Sí, ahí estoy de acuerdo conmigo misma (risas). La ficción no es palpable, pero rentable mucho menos. No es algo material: la ficción enriquece al espíritu, pero no se puede poner como mueble en una casa. No es una cómoda, ni un zapatero, algo práctico.
Los que compramos un libro (o vamos a la biblioteca) buscamos trastocar todo lo que nos han dicho que “es así”. Y también buscamos la belleza, la catarsis, la poesía, una especie de alboroto gramatical, la rareza, los sinsentidos.
En fin, para mí la ficción tiene ese valor enorme.

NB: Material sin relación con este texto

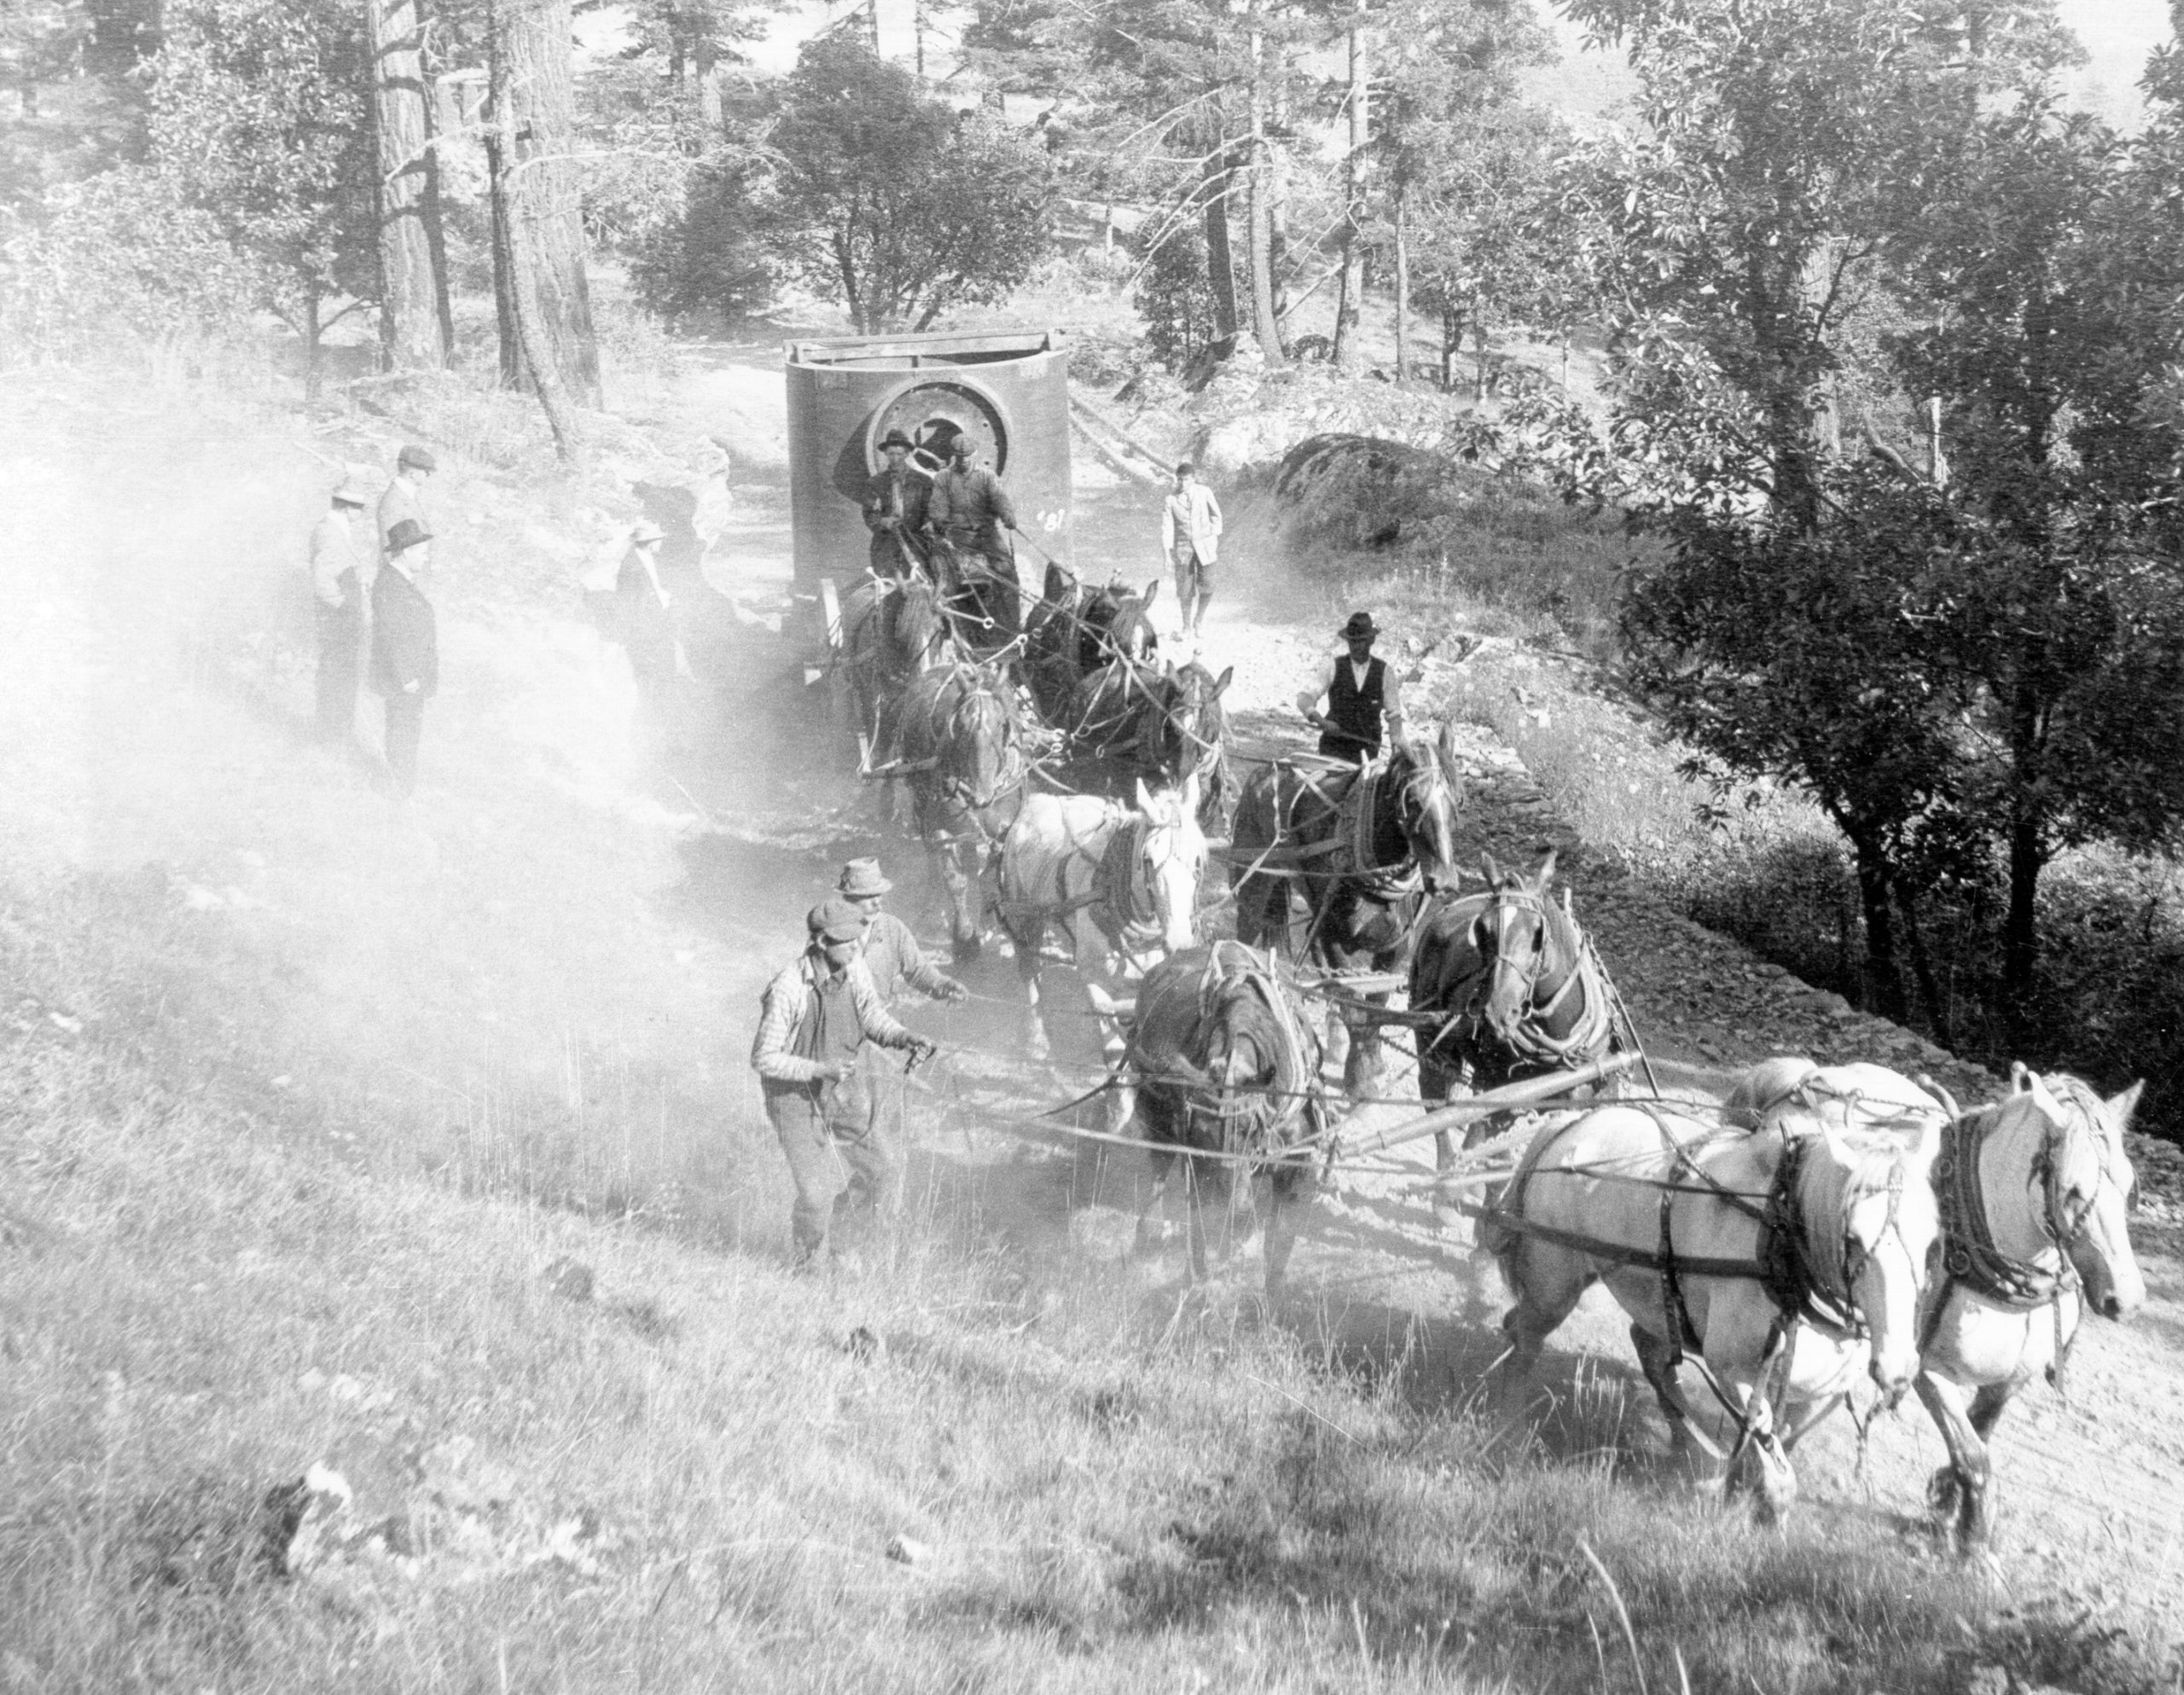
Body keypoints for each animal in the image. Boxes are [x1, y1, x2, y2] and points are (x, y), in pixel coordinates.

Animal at [996, 777, 1205, 1057]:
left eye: (1197, 859)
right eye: (1148, 859)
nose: (1179, 941)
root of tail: (1036, 801)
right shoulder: (1093, 977)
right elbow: (1109, 1030)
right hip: (1024, 918)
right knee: (1030, 971)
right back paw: (1038, 1037)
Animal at [1118, 948, 1319, 1292]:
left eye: (1251, 1129)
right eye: (1199, 1135)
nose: (1230, 1204)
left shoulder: (1293, 1169)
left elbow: (1278, 1242)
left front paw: (1271, 1296)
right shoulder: (1198, 1166)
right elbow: (1199, 1231)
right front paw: (1196, 1286)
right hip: (1156, 1115)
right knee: (1160, 1167)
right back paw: (1150, 1234)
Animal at [1231, 720, 1467, 1092]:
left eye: (1458, 799)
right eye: (1413, 800)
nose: (1444, 880)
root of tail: (1264, 771)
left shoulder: (1398, 946)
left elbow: (1376, 1006)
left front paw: (1370, 1062)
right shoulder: (1335, 939)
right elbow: (1355, 1007)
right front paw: (1360, 1078)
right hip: (1255, 883)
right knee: (1247, 930)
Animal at [1494, 1100, 1939, 1520]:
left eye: (1933, 1240)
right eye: (1852, 1239)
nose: (1898, 1368)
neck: (1785, 1247)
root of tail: (1573, 1121)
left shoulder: (1821, 1393)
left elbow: (1778, 1449)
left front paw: (1738, 1490)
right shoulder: (1733, 1371)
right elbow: (1779, 1479)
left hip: (1654, 1290)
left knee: (1648, 1351)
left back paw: (1685, 1441)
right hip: (1554, 1288)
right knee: (1526, 1343)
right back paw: (1509, 1429)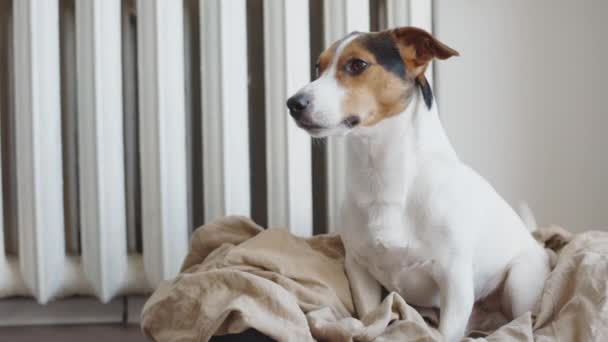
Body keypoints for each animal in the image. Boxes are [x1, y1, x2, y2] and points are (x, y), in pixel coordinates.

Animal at [284, 27, 552, 342]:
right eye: (318, 67)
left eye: (357, 65)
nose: (293, 103)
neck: (382, 174)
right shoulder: (359, 270)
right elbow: (371, 318)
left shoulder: (455, 281)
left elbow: (446, 333)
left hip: (519, 284)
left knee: (524, 319)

Nada comparable a una cómoda de Ikea, claro.
Por otro lado, y para acabar, en el libro abundan las referencias cinematográficas que refuerzan la recreación de imágenes y de ambientes. ¿Cuál es tu relación con el cine?
El cine es lo que más me gusta del mundo, tanto como la escritura. Hubo una época de mi vida en la que solo quería estar metida en el cine. Creo que es por la oscuridad y el silencio. Ahí la gente se calla (o se tendría que callar) y el arte lo impregna todo. Es una sensación maravillosa.
Por ese motivo, me interesa el cine –como iglú– y porque tiene un componente narrativo enorme, que me ayuda a imaginar, está presente en mis cuentos.